# All which ceremonial laws are now abrogated under the New Testament.



## chuckd (Jun 3, 2021)

WCF 19.3 _Beside this law, commonly called moral, God was pleased to give to the people of Israel, as a Church under age, ceremonial laws, containing several typical ordinances, partly of worship, prefiguring Christ, his graces, actions, sufferings, and benefits; and partly holding forth divers instructions of moral duties. All which ceremonial laws are now abrogated under the New Testament._

Does Christianity not have a ceremonial law? How can we say this ceremonial law has been abrogated when we have the Lord's Supper and Baptism? Isn't it more appropriate to say that this ceremonial law has been _changed_ (Heb. 7:12)?

Reactions: Like 1


----------



## JTB.SDG (Jun 3, 2021)

It might be good to consult a commentary on the WCF about this. My two cents is that they are abrogated in terms of needing to be fulfilled in the letter of the Law in which they were originally given. Vos I believe it was pointed out that the ceremonial laws were both a burden and a mercy for God's OT people. They were a mercy because they forepictured Christ, and in this sense, the cermonial laws were really their gospel, pointing to Him. But they were also burdensome, since they not only forepictured the Messiah who would come to fulfill them but were also real commands God placed on His people. As a side note, this is the reason that one of the distinctions between the OT and NT that Scripture speaks of is that of freedom; we've been set free from this burden. Incidently, Calvin calls these ceremonial laws a gracious imprisonment for the people of God. It was an imprisonment because of the burden, but it was gracious because the laws again showed forth Christ. Perhaps a fitting example could be Jews hiding in a small room of a house during Nazi Germany.

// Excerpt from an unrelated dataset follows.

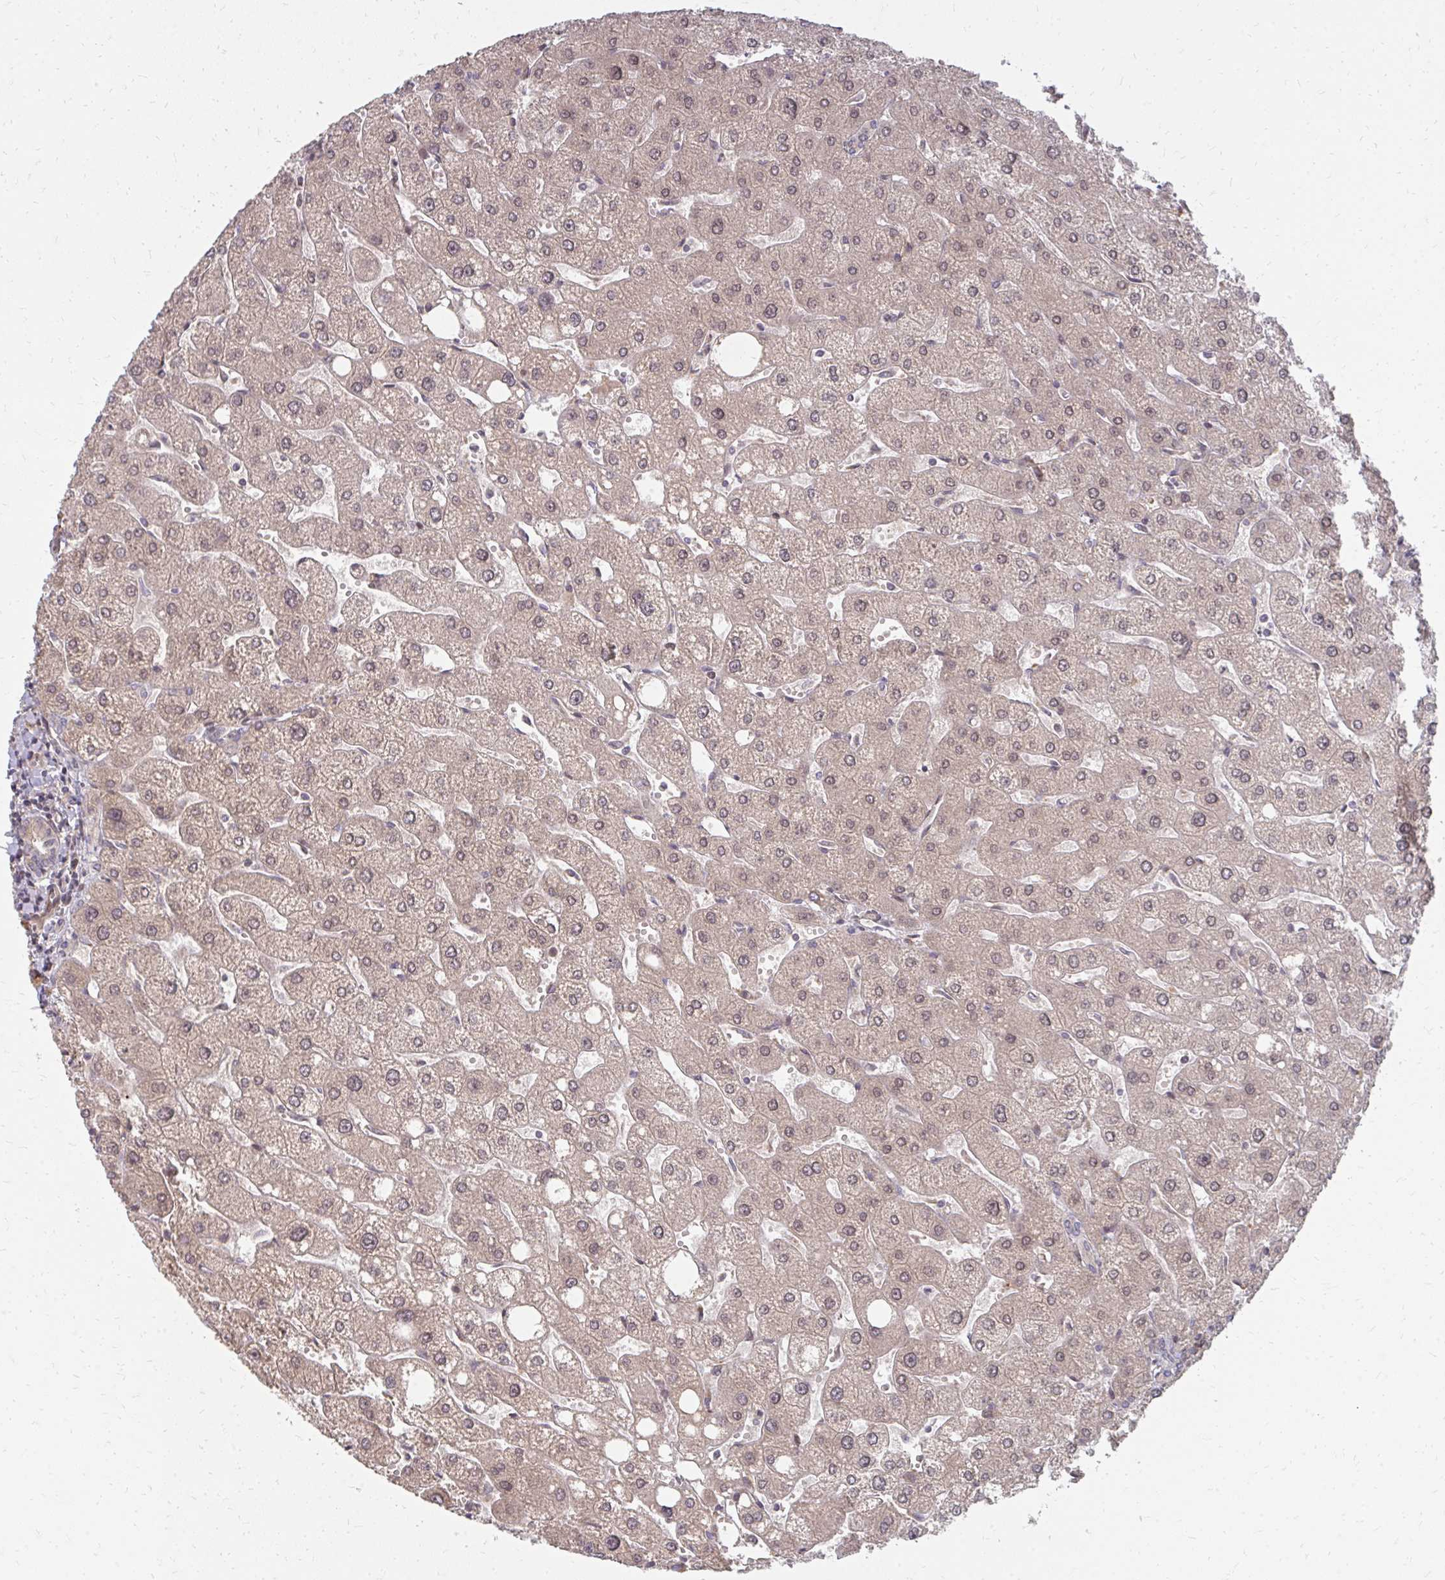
{"staining": {"intensity": "negative", "quantity": "none", "location": "none"}, "tissue": "liver", "cell_type": "Cholangiocytes", "image_type": "normal", "snomed": [{"axis": "morphology", "description": "Normal tissue, NOS"}, {"axis": "topography", "description": "Liver"}], "caption": "Cholangiocytes show no significant positivity in normal liver.", "gene": "ZNF285", "patient": {"sex": "male", "age": 67}}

Sorry for the tangents. Getting back to your actual question, my take is that these ceremonial laws are "abrogated" as it relates to the burden aspect of us as God's people being required/bound to do these things in an actual manner (sacrifice animals, observe the feasts at Jerusalem, etc etc). But you are right to point out that we could use other terms as well. Perhaps the best is that they are "fulfilled" by Christ. I personally see the ceremonial laws as being best described as being _fulfilled _by Christ. On the other hand, the judicial laws I see as being _transformed _by Him, since these were the tangible ways the 10 commandments were fleshed out in society for OT Israel.

It seems to me the Lord's Supper and Baptism are distinct as they're primarily covenant signs in particular. And as you say, God didn't abrogate covenant signs but changed them in the new covenant, from circumcision to baptism, and the Passover to the Lord's Supper.

Reactions: Like 2


----------



## SeanPatrickCornell (Jun 3, 2021)

chuckd said:


> WCF 19.3 _Beside this law, commonly called moral, *God was pleased to give to the people of Israel*, as a Church under age, ceremonial laws, containing several typical ordinances, partly of worship, prefiguring Christ, his graces, actions, sufferings, and benefits; and partly holding forth divers instructions of moral duties. All which ceremonial laws are now abrogated under the New Testament._
> 
> Does Christianity not have a ceremonial law? How can we say this ceremonial law has been abrogated when we have the Lord's Supper and Baptism? Isn't it more appropriate to say that this ceremonial law has been _changed_ (Heb. 7:12)?



Bolded part for emphasis. Baptism and the Lord's Supper were not ordinances given to the people of Israel.

The ceremonial laws that *God was pleased to give to the people of Israel* are now abrogated under the New Testament.

The text really does speak for itself.

Reactions: Like 2


----------



## C. M. Sheffield (Jun 4, 2021)

Here, the Confession speaks of the ceremonial prescriptions of the Mosaic law. Yes, the New Covenant has it's ceremonies (Baptism and the Lord's Supper), but these have been instituted by our Lord to be observed in his church till the end of the age.


----------